Did “many nations” attack Tyre, or just Nebuchadnezzar and Alexander?

  • About this question

    Two different kinds of soldiers with swords and shields stand.

    We know that Nebuchadnezzar's forces attacked Tyre, as did those behind Alexander the Great's siege on Tyre. However, assuming that Tyre was destroyed by Alexander the Great, wouldn't the conjunction of these two wars constitute just two nations that had “come against” Tyre, rather than many nations” as prophesied in Ezekiel 26? (We can presume that “two” is not “many.”) Is it really true then that many nations attacked the city in order to bring about her destruction?

“Yes, after all…
  • Alexanders forces were volunteers

    In addition to Alexander's Macedonians, forces were volunteered from multiple various nations in the siege of Tyre.

    Arrian of Nicomedia (ancient historian): “[Support came from] Aradus… Byblus… Rhodes… Sidonian triremes [from Sidon],… From Soli and Mallus… from Lycia… Not long after, too, the kings of Cyprus put into Sidon with about one hundred and twenty ships, since they had heard of the defeat of Darius at Issus, and were terrified.[The Anabasis of Alexander 19 (trans. by Chinnock, 2010)]

    Insofar as the forces volunteered on their own, we can properly say they were acting as independent nations. The number of nations involved in Alexander's attack, therefore, is more than one. It was several.

  • Tyre saw them as separate nations

    Tyre naturally saw Lycia, Sidon, Cyprus, etc. as a multitude of nations, attacking her from different angles.
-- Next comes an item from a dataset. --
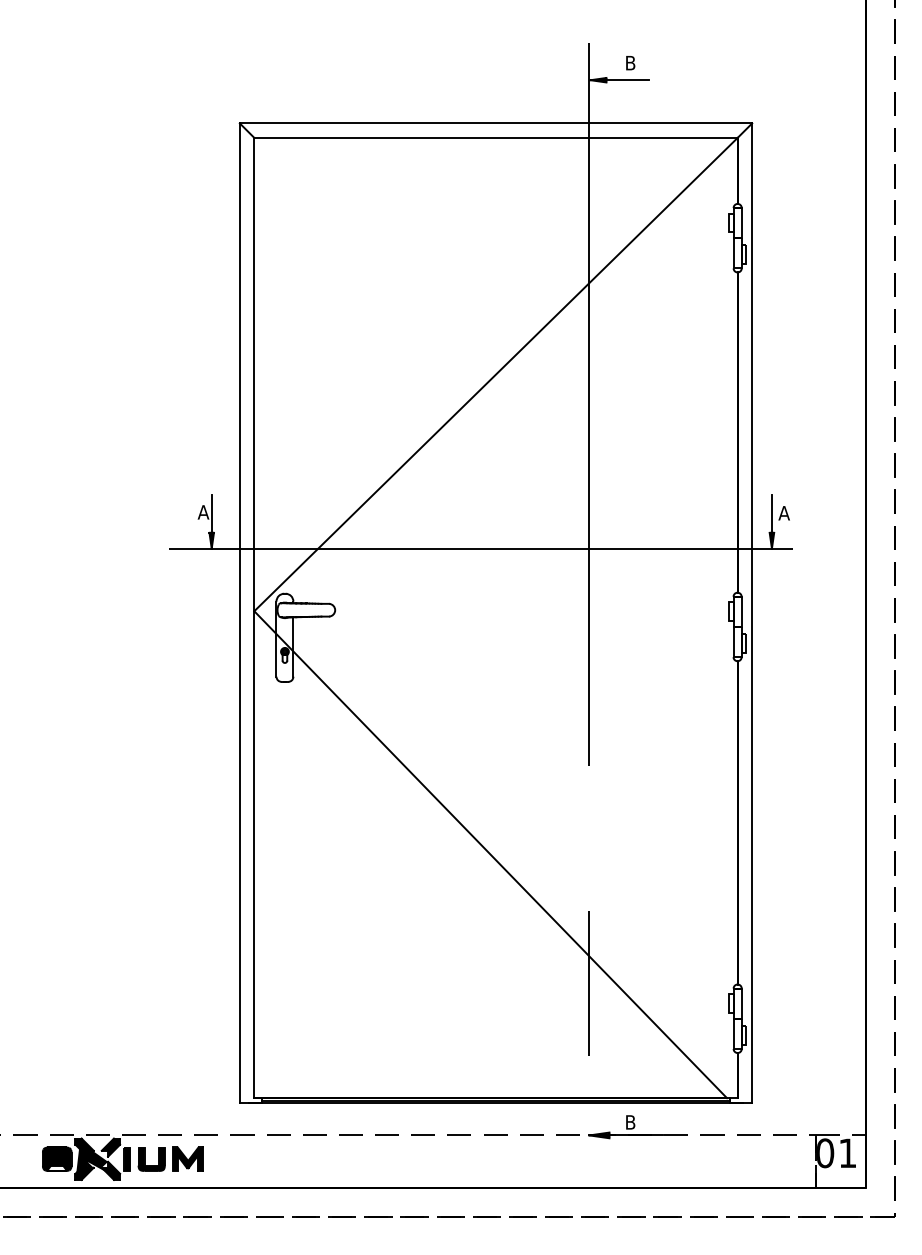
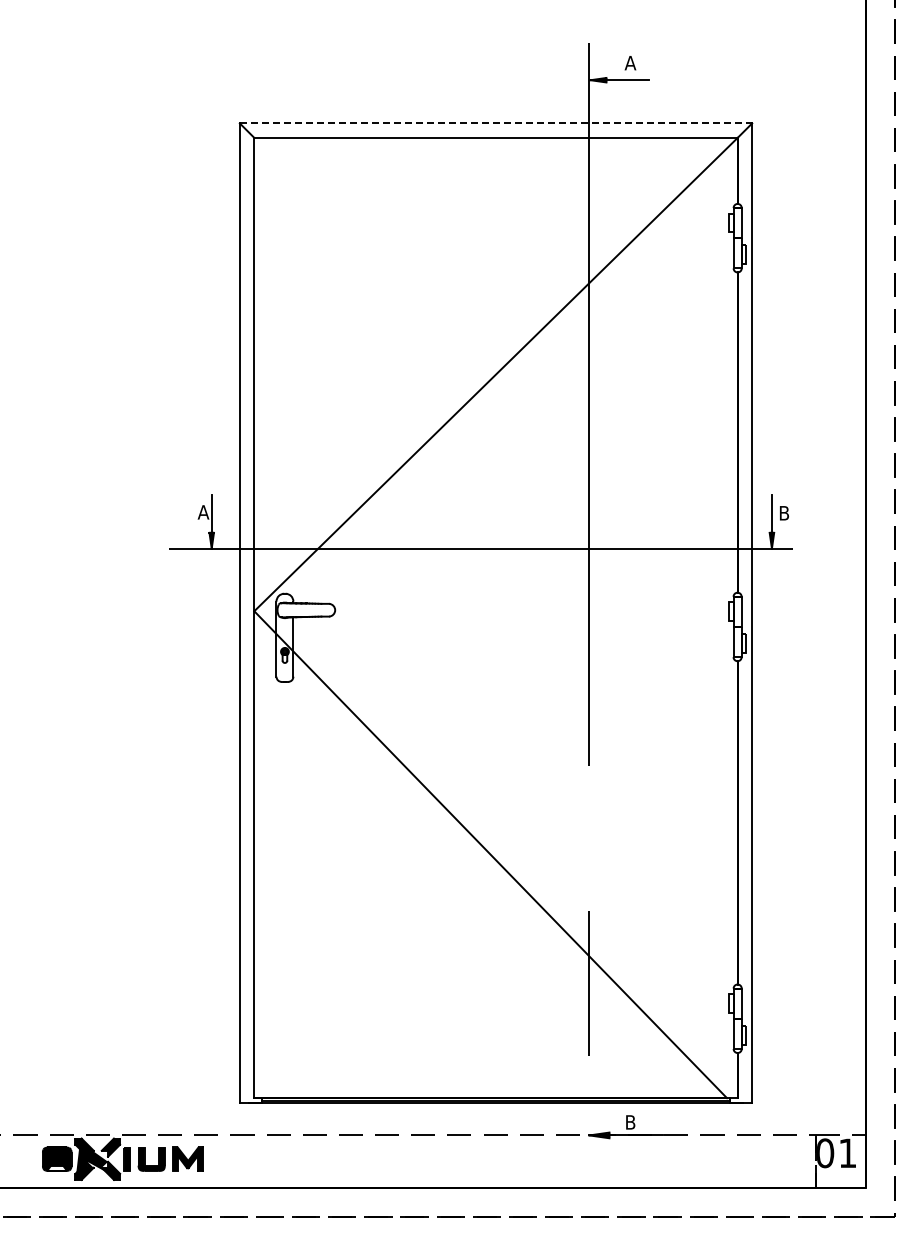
text at (630, 63): B -> A
line at (496, 123): solid -> dashed
text at (783, 513): A -> B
    • Ancient historians saw it this way. (For example: Arrian of Nicomedia (ancient historian): “The Cyprians also sailed into the other harbour looking towards Sidon, …and made a speedy capture of the city on that side.[The Anabasis of Alexander 18])
    • Alexander likely saw it this way, as did the nations themselves. Specifically, Alexander saw some of these submissive city-states as simply making a gesture to get on his good side. He knew each, given the opportunity, would turn on him just as quickly as they currently were turning on the Persian king before him. A nation's choosing to submit to the latest overlord's wishes need not involve their being subsumed into the overlord's nation (in this case, Macedon).

    So even if you or someone else thinks the forces involved in Alexander's attack were technically not independent, the prophecy was a communication to Tyre and Tyre would have very much understood itself as being attacked by several neighboring nations.